Stadt Zürich will Zahl der Veloparkplätze erhöhen und damit für geordnetere Verhältnisse sorgen.

Keystone

Der langjährige Streit um die Zürcher Parkplatzverordnung ist um ein Kapitel reicher. Das Baurekursgericht hat eine Klage der Gegner weitgehend abgewiesen.
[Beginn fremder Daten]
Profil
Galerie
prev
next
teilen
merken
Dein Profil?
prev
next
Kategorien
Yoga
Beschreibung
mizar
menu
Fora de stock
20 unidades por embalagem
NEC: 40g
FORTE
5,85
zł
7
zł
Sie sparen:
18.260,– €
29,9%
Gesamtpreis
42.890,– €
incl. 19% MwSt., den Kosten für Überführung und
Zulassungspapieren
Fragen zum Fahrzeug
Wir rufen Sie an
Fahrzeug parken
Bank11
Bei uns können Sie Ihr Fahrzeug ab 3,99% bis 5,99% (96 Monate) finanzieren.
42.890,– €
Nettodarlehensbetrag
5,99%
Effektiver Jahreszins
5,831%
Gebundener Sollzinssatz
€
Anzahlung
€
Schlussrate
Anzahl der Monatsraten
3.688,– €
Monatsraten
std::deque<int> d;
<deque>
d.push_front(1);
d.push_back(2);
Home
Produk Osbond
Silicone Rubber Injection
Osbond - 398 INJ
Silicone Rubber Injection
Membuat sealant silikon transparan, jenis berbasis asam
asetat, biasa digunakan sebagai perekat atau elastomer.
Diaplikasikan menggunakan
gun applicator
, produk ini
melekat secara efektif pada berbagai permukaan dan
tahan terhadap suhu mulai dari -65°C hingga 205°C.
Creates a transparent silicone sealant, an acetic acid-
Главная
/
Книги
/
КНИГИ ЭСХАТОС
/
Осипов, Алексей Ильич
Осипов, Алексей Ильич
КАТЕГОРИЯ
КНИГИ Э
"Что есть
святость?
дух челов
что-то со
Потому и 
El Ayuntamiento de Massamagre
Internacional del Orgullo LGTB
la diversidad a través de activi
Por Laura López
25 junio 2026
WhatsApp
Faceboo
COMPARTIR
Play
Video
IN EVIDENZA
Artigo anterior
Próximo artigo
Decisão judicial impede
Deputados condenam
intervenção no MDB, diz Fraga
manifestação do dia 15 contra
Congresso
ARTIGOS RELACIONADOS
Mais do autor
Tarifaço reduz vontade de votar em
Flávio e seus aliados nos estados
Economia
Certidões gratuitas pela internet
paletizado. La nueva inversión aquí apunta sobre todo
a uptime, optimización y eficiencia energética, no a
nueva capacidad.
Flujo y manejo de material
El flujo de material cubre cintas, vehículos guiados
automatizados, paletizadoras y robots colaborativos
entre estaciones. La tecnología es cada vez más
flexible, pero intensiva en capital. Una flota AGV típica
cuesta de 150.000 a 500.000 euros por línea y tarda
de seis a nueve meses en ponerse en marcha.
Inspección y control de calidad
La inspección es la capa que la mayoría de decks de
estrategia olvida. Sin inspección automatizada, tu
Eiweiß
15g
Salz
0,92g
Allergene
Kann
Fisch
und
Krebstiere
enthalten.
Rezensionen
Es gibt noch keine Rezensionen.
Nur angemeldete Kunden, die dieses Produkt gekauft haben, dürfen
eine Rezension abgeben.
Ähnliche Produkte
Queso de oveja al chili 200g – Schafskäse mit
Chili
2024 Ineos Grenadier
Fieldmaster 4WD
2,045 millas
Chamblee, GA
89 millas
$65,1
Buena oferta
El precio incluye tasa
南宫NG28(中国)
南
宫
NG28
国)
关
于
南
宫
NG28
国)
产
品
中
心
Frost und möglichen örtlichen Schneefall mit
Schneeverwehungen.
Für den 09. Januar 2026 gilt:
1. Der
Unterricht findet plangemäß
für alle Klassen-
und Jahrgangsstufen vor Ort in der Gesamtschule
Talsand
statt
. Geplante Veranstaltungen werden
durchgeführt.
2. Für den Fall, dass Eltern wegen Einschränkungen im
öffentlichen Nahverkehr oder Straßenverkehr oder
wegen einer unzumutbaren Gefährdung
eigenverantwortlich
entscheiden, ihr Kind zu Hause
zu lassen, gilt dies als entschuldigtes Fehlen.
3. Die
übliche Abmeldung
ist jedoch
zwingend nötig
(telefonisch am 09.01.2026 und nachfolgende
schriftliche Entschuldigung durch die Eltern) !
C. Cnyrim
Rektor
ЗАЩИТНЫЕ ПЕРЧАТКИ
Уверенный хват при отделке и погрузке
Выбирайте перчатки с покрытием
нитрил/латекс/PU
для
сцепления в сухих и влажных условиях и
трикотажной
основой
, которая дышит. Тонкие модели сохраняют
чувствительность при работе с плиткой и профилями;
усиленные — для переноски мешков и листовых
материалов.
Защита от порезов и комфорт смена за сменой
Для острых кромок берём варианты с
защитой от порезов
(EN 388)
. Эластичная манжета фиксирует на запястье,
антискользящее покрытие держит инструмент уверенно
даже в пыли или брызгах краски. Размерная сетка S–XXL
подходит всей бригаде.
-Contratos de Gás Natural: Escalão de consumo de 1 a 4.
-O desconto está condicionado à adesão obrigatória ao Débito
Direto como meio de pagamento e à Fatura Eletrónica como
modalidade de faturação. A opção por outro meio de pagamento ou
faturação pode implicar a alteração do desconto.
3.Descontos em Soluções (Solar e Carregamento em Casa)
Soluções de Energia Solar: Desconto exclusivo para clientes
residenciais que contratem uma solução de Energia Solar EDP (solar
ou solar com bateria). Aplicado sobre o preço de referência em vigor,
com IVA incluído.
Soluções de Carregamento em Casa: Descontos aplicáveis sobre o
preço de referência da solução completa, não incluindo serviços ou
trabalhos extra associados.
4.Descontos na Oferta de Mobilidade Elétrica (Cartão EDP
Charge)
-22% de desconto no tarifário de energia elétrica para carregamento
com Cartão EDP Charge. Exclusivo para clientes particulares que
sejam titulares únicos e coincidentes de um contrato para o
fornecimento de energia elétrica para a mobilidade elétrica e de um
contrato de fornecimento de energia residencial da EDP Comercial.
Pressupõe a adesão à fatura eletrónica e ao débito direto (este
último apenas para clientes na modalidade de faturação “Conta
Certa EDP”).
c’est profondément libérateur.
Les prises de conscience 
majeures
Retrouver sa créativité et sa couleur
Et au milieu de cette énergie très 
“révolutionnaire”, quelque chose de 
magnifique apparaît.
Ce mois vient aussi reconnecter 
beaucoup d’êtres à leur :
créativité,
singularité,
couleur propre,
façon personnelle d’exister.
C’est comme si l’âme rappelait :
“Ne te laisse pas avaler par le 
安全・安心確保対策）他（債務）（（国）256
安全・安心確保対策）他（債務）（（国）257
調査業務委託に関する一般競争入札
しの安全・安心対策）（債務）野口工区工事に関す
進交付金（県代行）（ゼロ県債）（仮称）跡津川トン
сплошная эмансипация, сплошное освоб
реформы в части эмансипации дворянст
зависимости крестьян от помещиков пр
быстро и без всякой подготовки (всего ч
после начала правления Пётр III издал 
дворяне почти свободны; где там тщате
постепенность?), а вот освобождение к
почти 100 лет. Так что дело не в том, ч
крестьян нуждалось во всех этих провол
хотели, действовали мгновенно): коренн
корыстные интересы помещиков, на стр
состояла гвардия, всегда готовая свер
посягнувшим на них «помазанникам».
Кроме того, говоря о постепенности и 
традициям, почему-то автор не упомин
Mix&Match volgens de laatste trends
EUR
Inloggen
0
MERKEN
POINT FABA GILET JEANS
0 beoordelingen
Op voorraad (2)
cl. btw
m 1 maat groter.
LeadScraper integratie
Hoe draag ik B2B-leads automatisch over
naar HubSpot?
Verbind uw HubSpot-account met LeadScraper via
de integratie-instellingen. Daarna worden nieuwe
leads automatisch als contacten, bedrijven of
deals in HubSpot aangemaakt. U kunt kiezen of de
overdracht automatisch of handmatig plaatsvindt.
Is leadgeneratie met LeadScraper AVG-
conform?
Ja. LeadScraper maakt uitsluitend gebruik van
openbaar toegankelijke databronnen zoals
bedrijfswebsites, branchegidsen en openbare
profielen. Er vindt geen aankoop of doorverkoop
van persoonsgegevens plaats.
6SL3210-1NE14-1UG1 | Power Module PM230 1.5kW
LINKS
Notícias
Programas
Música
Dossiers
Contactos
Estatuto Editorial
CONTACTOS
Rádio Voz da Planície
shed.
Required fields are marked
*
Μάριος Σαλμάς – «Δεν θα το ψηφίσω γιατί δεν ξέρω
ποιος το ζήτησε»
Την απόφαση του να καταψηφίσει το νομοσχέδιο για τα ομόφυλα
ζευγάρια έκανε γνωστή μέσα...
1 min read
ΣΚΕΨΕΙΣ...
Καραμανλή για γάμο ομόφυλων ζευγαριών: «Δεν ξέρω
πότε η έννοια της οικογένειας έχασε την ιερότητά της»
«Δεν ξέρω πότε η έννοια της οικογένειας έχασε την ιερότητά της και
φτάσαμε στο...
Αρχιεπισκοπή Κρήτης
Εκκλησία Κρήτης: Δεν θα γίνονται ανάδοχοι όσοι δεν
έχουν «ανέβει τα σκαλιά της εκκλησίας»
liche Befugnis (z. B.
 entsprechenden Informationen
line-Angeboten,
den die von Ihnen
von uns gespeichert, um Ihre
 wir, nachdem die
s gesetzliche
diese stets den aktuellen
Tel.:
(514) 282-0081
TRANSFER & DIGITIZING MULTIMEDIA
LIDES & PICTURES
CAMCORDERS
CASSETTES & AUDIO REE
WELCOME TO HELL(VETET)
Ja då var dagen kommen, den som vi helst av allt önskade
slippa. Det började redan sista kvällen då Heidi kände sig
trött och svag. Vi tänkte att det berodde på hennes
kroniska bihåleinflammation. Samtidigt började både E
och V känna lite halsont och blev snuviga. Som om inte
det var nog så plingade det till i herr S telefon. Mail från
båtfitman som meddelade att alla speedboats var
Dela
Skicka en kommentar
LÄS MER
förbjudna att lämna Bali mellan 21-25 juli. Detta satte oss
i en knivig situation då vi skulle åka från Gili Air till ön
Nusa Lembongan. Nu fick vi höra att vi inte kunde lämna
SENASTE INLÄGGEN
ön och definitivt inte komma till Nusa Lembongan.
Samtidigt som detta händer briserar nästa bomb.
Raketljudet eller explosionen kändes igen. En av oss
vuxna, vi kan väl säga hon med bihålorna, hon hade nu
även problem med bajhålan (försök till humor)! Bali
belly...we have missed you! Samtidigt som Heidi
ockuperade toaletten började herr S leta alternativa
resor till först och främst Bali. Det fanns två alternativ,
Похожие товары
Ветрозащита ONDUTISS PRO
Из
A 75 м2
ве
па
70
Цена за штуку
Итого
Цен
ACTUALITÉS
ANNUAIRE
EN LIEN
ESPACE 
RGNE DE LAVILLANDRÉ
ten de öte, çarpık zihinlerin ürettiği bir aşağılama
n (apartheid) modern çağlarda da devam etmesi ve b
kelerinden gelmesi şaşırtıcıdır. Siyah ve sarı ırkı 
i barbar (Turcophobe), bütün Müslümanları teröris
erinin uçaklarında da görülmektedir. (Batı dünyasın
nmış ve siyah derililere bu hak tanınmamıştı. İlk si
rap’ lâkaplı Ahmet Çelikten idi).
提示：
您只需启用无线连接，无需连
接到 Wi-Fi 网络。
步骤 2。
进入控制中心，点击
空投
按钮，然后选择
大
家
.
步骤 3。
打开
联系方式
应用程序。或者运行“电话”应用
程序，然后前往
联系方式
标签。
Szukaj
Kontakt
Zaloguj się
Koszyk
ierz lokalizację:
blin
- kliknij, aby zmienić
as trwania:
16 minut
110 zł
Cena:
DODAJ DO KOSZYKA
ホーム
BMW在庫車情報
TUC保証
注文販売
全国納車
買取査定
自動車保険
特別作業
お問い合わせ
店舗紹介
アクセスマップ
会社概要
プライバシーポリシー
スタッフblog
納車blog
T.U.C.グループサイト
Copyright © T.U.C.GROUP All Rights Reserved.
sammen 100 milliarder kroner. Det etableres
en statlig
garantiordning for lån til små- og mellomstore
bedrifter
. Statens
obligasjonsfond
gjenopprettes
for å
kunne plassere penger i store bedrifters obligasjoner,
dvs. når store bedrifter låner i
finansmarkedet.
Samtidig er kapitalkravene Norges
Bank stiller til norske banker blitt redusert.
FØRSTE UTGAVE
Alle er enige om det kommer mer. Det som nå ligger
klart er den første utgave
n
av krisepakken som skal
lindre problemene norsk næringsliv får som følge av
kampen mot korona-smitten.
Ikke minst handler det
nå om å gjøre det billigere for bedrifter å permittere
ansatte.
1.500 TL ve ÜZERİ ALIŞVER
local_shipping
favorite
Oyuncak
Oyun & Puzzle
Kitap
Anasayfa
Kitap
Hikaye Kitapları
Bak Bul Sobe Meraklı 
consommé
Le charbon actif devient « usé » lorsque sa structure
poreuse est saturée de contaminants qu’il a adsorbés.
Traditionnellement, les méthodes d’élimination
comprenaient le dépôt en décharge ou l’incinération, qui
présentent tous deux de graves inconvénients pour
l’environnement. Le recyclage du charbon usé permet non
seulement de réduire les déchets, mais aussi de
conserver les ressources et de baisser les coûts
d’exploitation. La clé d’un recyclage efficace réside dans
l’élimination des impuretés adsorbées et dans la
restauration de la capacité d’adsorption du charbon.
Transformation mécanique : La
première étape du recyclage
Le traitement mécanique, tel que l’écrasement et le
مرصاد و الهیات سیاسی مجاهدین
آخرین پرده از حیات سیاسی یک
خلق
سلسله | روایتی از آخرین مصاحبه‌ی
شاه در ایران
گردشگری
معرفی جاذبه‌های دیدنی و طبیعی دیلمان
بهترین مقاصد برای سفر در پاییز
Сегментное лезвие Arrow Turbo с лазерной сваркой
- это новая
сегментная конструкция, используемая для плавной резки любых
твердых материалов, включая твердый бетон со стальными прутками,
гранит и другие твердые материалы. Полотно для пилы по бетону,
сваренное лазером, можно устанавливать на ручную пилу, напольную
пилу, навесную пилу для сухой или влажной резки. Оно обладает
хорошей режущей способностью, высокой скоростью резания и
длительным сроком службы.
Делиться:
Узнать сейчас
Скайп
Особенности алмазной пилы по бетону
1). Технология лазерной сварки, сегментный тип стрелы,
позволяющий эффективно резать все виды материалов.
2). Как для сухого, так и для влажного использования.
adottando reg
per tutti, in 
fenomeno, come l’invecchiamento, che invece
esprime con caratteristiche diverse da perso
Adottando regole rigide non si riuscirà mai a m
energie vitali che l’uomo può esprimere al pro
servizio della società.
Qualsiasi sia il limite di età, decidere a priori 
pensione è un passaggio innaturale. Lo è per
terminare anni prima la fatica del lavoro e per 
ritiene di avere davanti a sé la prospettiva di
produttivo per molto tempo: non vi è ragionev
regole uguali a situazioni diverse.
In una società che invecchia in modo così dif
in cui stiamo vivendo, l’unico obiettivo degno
Geklagt hatten mehrere Verbände, federführend war der Hauseigentümerverband. Sie wehrten sich dagegen, dass die Zahl der privaten Autoparkplätze reduziert, jene für Velos erhöht werden soll. Ein Dorn im Auge ist ihnen insbesondere, dass künftig ab 40 statt wie bisher 70 Quadratmetern Wohnfläche ein Veloabstellplatz vorhanden sein muss.

Das Baurekursgericht taxiert die Verordnung zwar wie die Gegner auch als «ganz erhebliche» Einschränkung des Grundeigentums. In seinen Augen ist es aber vertretbar, die Lufthygiene und damit die menschliche Gesundheit höher zu gewichten.

Weiterzug möglich

Recht bekamen die Rekurrenten bei der Ausgestaltung der Veloabstellplätze. Diese müssen nur noch an «zweckmässiger Lage» erstellt werden, statt gedeckt, diebstahlsicher und in Eingangsnähe.

Ob die Rekurrenten den Entscheid weiterziehen, lassen sie gegenüber der «Neuen Zürcher Zeitung» offen. Hoch erfreut reagieren dagegen die Grünen. Besonders erfreulich sei, dass das Gericht die Rechtsgrundlage für autofreies Wohnen bestätigt habe, schreiben sie in einer Mitteilung.

Wann die kommunale Parkplatzverordnung, die das Stadtzürcher Stimmvolk 2010 an der Urne gutgeheissen hat, in Kraft tritt, hängt davon ab, ob das Urteil weitergezogen wird.